# Data extracts
────

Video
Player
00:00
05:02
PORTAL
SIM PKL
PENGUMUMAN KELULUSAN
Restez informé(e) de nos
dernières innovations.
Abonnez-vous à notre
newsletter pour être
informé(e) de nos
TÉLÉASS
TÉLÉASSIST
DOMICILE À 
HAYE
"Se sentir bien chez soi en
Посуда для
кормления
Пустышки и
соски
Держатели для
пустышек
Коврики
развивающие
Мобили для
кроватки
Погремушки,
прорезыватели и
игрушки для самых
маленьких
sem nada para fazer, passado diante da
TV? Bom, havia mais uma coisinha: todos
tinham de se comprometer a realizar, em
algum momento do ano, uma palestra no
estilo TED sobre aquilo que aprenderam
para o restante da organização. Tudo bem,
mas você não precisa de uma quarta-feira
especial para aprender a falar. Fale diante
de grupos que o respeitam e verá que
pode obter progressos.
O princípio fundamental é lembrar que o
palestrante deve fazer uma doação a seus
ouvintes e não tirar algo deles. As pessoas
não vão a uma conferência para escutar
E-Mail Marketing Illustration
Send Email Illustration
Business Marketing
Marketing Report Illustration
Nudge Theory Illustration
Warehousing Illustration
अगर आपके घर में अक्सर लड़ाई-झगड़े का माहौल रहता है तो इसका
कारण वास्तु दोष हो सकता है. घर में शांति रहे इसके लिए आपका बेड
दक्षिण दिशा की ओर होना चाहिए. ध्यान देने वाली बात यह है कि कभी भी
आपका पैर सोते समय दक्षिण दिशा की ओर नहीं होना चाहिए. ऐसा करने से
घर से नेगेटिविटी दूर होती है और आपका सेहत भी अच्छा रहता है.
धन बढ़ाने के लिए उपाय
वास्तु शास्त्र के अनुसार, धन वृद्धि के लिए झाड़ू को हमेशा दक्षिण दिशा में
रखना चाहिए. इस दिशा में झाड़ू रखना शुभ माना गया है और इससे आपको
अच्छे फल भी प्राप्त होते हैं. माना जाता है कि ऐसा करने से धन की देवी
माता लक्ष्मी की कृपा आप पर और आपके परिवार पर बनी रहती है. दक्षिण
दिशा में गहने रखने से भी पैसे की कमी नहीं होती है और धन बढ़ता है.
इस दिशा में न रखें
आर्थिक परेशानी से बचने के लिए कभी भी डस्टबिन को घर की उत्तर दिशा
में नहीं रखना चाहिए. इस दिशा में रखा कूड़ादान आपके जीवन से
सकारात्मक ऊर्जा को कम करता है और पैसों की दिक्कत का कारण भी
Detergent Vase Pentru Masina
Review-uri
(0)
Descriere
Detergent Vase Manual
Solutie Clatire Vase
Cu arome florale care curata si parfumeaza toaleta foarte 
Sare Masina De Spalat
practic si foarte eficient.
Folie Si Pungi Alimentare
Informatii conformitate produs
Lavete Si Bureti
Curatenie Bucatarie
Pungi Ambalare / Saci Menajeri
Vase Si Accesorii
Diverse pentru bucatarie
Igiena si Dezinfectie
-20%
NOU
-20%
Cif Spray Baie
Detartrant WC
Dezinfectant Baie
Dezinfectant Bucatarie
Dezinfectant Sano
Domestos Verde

────

# Task goal
Retype the entire listing exactly.

# Written solution
Video
Player
00:00
05:02
PORTAL
SIM PKL
PENGUMUMAN KELULUSAN
Restez informé(e) de nos
dernières innovations.
Abonnez-vous à notre
newsletter pour être
informé(e) de nos
TÉLÉASS
TÉLÉASSIST
DOMICILE À 
HAYE
"Se sentir bien chez soi en
Посуда для
кормления
Пустышки и
соски
Держатели для
пустышек
Коврики
развивающие
Мобили для
кроватки
Погремушки,
прорезыватели и
игрушки для самых
маленьких
sem nada para fazer, passado diante da
TV? Bom, havia mais uma coisinha: todos
tinham de se comprometer a realizar, em
algum momento do ano, uma palestra no
estilo TED sobre aquilo que aprenderam
para o restante da organização. Tudo bem,
mas você não precisa de uma quarta-feira
especial para aprender a falar. Fale diante
de grupos que o respeitam e verá que
pode obter progressos.
O princípio fundamental é lembrar que o
palestrante deve fazer uma doação a seus
ouvintes e não tirar algo deles. As pessoas
não vão a uma conferência para escutar
E-Mail Marketing Illustration
Send Email Illustration
Business Marketing
Marketing Report Illustration
Nudge Theory Illustration
Warehousing Illustration
अगर आपके घर में अक्सर लड़ाई-झगड़े का माहौल रहता है तो इसका
कारण वास्तु दोष हो सकता है. घर में शांति रहे इसके लिए आपका बेड
दक्षिण दिशा की ओर होना चाहिए. ध्यान देने वाली बात यह है कि कभी भी
आपका पैर सोते समय दक्षिण दिशा की ओर नहीं होना चाहिए. ऐसा करने से
घर से नेगेटिविटी दूर होती है और आपका सेहत भी अच्छा रहता है.
धन बढ़ाने के लिए उपाय
वास्तु शास्त्र के अनुसार, धन वृद्धि के लिए झाड़ू को हमेशा दक्षिण दिशा में
रखना चाहिए. इस दिशा में झाड़ू रखना शुभ माना गया है और इससे आपको
अच्छे फल भी प्राप्त होते हैं. माना जाता है कि ऐसा करने से धन की देवी
माता लक्ष्मी की कृपा आप पर और आपके परिवार पर बनी रहती है. दक्षिण
दिशा में गहने रखने से भी पैसे की कमी नहीं होती है और धन बढ़ता है.
इस दिशा में न रखें
आर्थिक परेशानी से बचने के लिए कभी भी डस्टबिन को घर की उत्तर दिशा
में नहीं रखना चाहिए. इस दिशा में रखा कूड़ादान आपके जीवन से
सकारात्मक ऊर्जा को कम करता है और पैसों की दिक्कत का कारण भी
Detergent Vase Pentru Masina
Review-uri
(0)
Descriere
Detergent Vase Manual
Solutie Clatire Vase
Cu arome florale care curata si parfumeaza toaleta foarte 
Sare Masina De Spalat
practic si foarte eficient.
Folie Si Pungi Alimentare
Informatii conformitate produs
Lavete Si Bureti
Curatenie Bucatarie
Pungi Ambalare / Saci Menajeri
Vase Si Accesorii
Diverse pentru bucatarie
Igiena si Dezinfectie
-20%
NOU
-20%
Cif Spray Baie
Detartrant WC
Dezinfectant Baie
Dezinfectant Bucatarie
Dezinfectant Sano
Domestos Verde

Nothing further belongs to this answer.